-------- Data records

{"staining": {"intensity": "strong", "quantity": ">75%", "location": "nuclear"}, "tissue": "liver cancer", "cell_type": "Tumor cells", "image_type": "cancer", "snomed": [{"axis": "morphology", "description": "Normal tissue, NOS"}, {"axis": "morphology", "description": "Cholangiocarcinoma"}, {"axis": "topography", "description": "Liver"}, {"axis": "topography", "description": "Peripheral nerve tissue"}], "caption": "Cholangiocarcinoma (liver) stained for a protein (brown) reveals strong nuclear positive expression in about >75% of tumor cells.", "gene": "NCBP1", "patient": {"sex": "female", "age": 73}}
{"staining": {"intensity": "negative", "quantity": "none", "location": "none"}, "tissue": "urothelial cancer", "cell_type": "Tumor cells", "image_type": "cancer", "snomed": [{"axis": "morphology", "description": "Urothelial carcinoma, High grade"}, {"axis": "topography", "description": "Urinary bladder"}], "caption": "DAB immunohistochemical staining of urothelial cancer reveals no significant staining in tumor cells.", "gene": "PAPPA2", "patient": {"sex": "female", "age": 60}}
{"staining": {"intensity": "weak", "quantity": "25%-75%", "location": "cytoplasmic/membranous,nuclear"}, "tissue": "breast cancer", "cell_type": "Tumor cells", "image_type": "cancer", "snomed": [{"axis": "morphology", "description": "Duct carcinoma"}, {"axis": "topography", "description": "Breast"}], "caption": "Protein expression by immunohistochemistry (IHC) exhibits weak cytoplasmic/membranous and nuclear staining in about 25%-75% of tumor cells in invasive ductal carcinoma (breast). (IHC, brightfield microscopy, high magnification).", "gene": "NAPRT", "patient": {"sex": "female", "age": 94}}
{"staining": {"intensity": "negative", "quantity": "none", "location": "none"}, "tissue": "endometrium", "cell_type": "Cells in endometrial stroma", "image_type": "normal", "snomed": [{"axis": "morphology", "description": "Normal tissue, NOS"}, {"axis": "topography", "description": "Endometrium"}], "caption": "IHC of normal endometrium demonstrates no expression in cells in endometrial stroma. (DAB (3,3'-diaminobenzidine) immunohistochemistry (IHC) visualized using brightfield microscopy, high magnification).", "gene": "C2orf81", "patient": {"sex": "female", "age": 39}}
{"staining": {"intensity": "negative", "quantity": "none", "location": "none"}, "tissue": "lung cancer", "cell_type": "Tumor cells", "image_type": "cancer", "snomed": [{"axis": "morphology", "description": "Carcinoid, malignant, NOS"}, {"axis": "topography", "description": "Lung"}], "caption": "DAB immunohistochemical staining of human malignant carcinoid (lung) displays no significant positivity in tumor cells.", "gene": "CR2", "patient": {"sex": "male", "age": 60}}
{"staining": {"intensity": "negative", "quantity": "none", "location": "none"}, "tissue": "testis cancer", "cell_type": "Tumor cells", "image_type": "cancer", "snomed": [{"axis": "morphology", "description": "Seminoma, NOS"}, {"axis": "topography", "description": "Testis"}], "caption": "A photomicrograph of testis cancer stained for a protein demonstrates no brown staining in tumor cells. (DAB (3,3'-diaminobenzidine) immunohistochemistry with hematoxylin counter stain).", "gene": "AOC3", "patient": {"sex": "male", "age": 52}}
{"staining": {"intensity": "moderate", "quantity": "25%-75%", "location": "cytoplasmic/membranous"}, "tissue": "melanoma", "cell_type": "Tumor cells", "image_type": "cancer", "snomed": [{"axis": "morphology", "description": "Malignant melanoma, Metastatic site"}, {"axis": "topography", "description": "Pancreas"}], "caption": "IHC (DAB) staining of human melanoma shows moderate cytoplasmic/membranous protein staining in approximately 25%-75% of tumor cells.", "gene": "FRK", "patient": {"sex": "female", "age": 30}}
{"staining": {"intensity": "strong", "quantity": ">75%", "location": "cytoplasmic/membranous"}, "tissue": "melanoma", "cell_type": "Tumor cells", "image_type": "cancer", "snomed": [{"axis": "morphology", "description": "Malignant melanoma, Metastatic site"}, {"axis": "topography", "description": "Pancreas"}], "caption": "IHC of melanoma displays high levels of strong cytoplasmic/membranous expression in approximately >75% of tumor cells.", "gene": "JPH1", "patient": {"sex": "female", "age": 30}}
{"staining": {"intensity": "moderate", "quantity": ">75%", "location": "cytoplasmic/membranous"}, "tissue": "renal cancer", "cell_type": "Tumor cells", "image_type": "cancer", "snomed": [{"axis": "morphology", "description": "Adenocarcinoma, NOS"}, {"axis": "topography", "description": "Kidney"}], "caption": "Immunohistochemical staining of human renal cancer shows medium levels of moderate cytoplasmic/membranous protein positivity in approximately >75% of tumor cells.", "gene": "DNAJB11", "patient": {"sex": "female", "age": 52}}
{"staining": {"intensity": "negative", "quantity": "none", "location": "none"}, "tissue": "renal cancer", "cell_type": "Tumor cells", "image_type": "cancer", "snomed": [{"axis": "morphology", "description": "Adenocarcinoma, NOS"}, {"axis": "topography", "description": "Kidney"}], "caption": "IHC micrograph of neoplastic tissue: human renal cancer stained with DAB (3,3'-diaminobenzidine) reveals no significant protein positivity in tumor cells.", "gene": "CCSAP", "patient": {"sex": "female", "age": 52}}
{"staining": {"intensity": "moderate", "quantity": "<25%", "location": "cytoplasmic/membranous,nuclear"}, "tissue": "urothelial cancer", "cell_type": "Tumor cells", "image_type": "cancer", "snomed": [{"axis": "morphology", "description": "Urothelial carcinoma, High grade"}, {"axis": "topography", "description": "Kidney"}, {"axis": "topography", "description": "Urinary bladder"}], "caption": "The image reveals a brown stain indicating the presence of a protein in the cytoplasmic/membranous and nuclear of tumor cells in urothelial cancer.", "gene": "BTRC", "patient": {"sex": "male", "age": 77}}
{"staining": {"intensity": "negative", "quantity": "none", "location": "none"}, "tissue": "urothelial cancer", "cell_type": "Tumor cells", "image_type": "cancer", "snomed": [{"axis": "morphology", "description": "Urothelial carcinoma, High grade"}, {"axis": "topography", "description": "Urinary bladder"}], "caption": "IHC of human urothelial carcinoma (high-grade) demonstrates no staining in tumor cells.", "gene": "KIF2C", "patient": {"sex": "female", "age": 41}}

----------------

Task goal
For the records above, how many lines contain the word "brightfield"? Reply with the number only.

Completed exercise
2